Sir William Reid Dick, RA HRSA PRBS (1879-1961)
Sir William Reid Dick was one of the most prolific and highly regarded sculptors of the 20th Century. By the time of his death in 1961 he had been a Royal Academician (from 1928), President of the Royal Society of British Sculptors (1935-38), Sculptor to King George V (1947 – 1952), and Queen Elizabeth II’s Sculptor-in-Ordinary for Scotland (1952 – 1961).
He was born in Glasgow in 1878, where he remained until 1907 having studied at the Glasgow School of Art. Relocating to London to enrol at the City and Guild’s School in Kennington, it was only one year before he had his first work exhibited at the Royal Academy. The design for The Slingboy dates from this early period; a version was first exhibited at the Royal Academy in 1911, and it was cast in both large and half-size size casts up until the 1940s and this example is of their number. Sir William Reid Dick was producing these objects at a time when the taste for sculpture began to move away from monumental outdoor pieces to a more domestic personal scale. Frederick Leighton produced two of the iconic pieces of this movement, The Sluggard and An Athelete Wrestling With A Python and much of the same interest in muscle tension and subject matter can be seen in The Slingboy.

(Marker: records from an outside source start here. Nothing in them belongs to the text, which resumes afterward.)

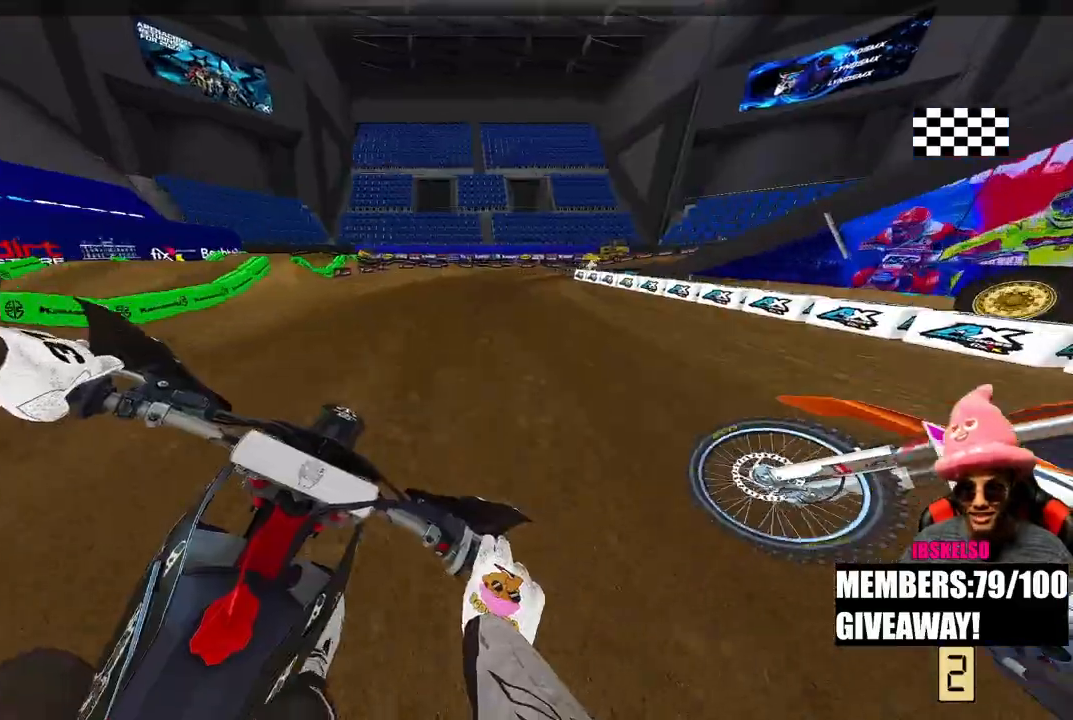
{"dt_ms": 500, "buttons": ["L2"], "left_stick": "up", "right_stick": "down-left", "events": [[67, "R2", "up"], [167, "right_stick", "down-left"], [217, "L2", "down"]]}
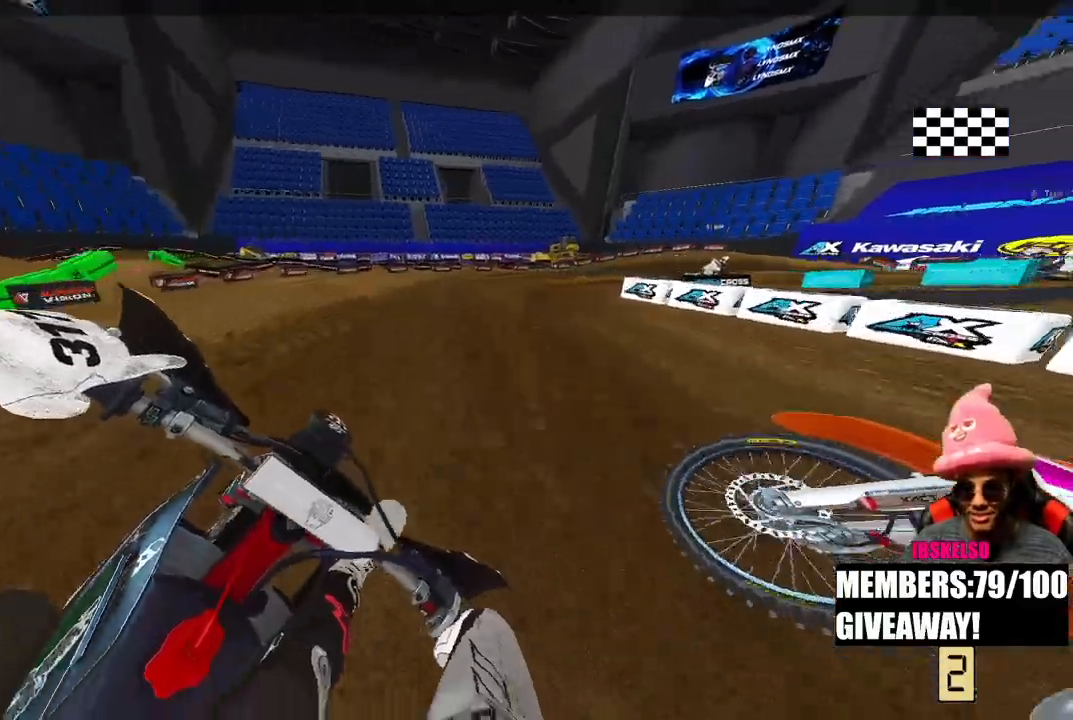
{"dt_ms": 500, "buttons": [], "left_stick": "up-right", "right_stick": "down-left", "events": [[83, "right_stick", "center"], [117, "L2", "up"], [183, "right_stick", "down-left"], [250, "L2", "down"], [283, "left_stick", "up-right"], [350, "R2", "down"], [367, "L2", "up"], [483, "R2", "up"]]}
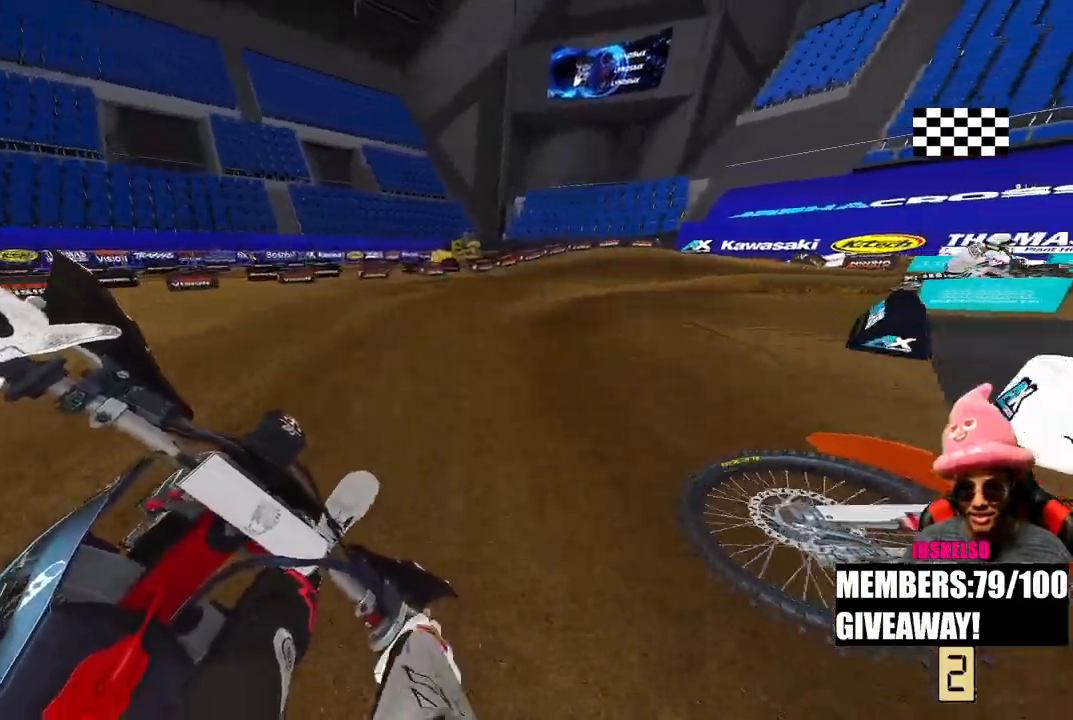
{"dt_ms": 500, "buttons": [], "left_stick": "up-right", "right_stick": "down-left", "events": [[50, "R2", "down"], [383, "R2", "up"]]}
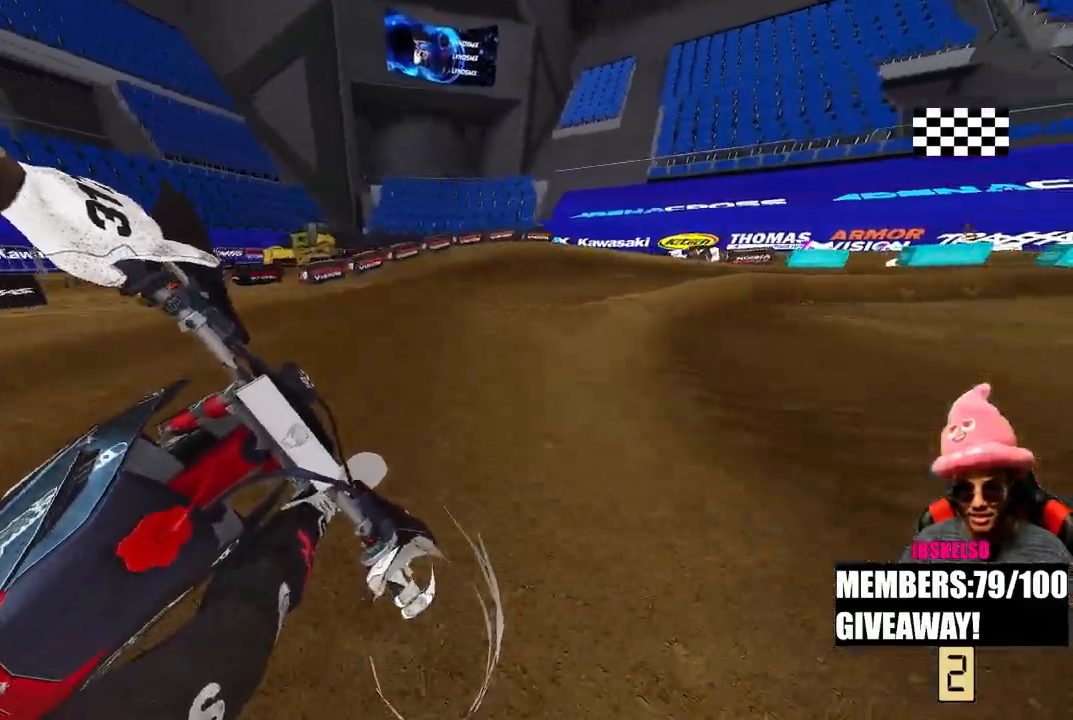
{"dt_ms": 500, "buttons": [], "left_stick": "up-right", "right_stick": "down-left", "events": []}
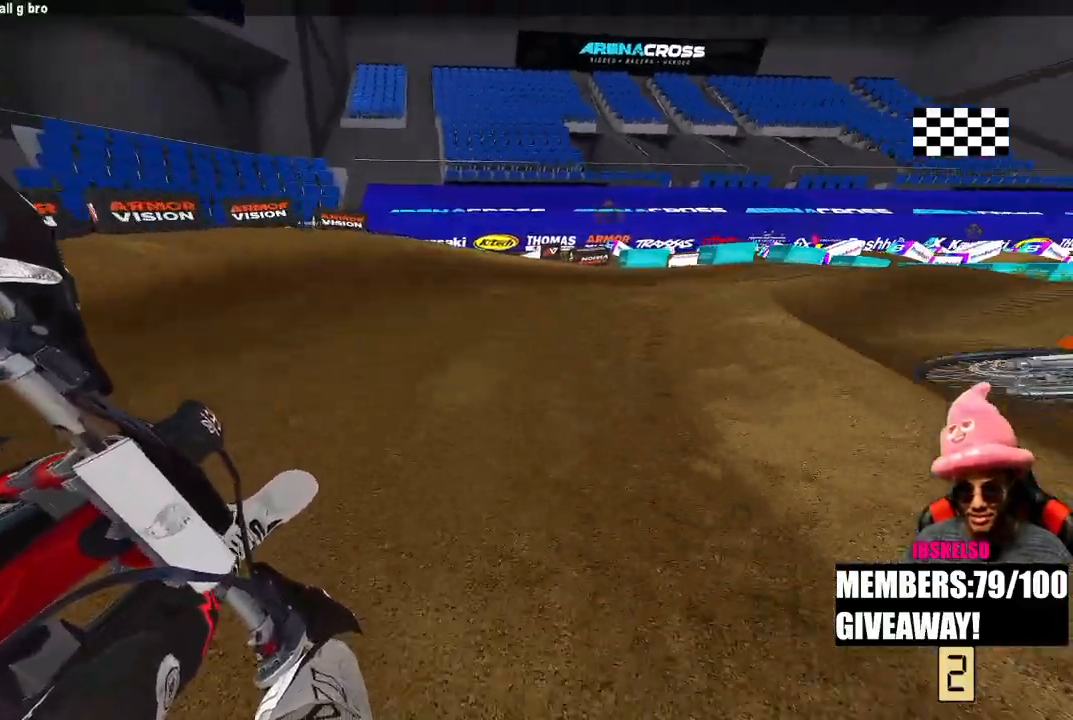
{"dt_ms": 500, "buttons": ["R2"], "left_stick": "up-right", "right_stick": "down-left", "events": [[383, "R2", "down"]]}
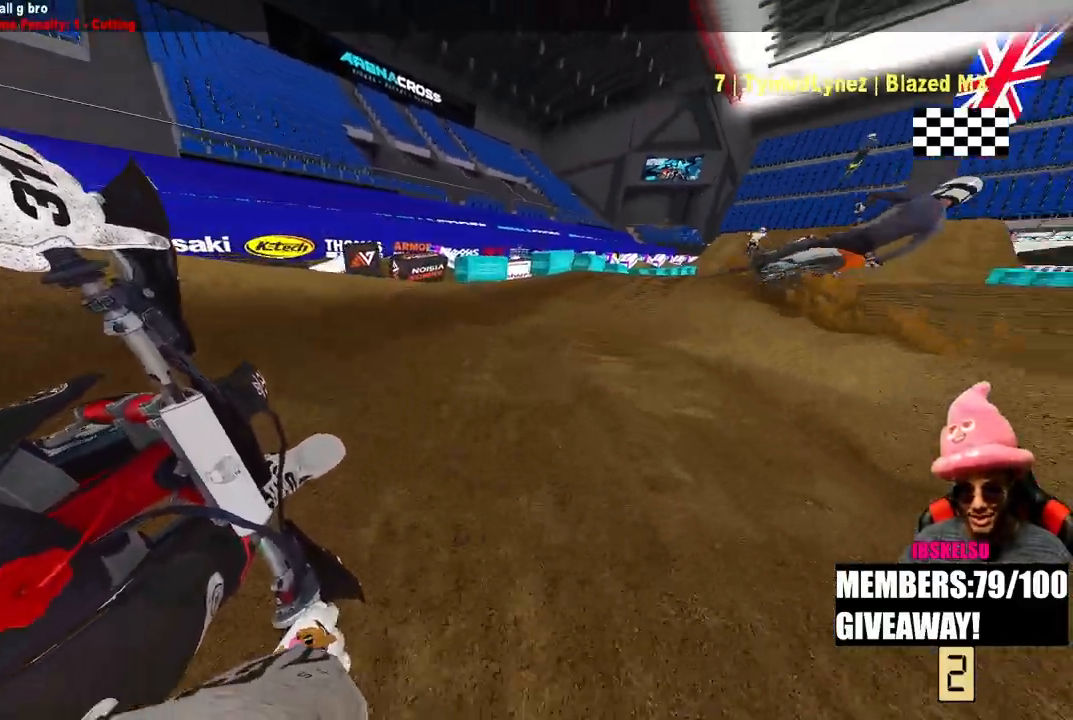
{"dt_ms": 500, "buttons": ["R2"], "left_stick": "up", "right_stick": "down-left", "events": [[333, "left_stick", "up"], [350, "R3", "down"], [483, "R3", "up"]]}
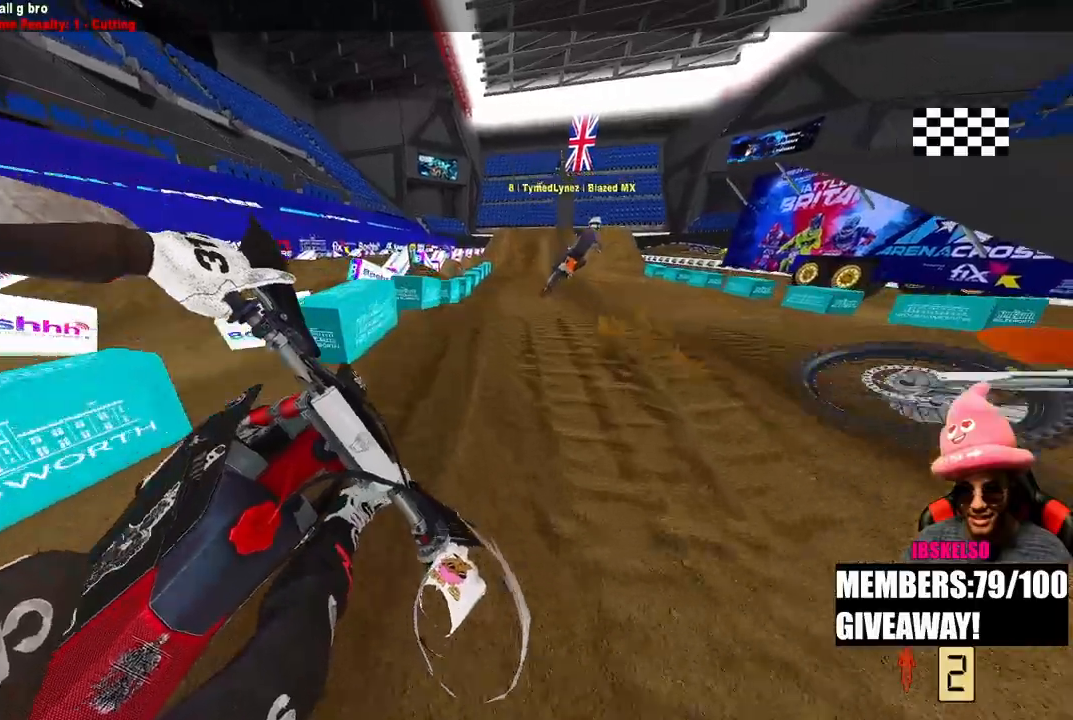
{"dt_ms": 500, "buttons": [], "left_stick": "up-left", "right_stick": "up-left", "events": [[250, "right_stick", "left"], [433, "left_stick", "up-left"], [433, "right_stick", "up-left"], [500, "R2", "up"]]}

However, throughout his career, Sir William Reid Dick was also commissioned to produce a number of prestigious outdoor sculptures all over the world. In London one can see the equestrian group by Blackfriars bridge (next to Unilever House), the eagle on top of the Royal Air Force Memorial on the Embankment, the statue of Franklin D Roosevelt in Grosvenor Square, the figure of George V by the House of Lords, and the tombs of both George V and Queen Mary in St George’s chapel at Windsor. He also designed the statue of Lady Godiva in Coventry.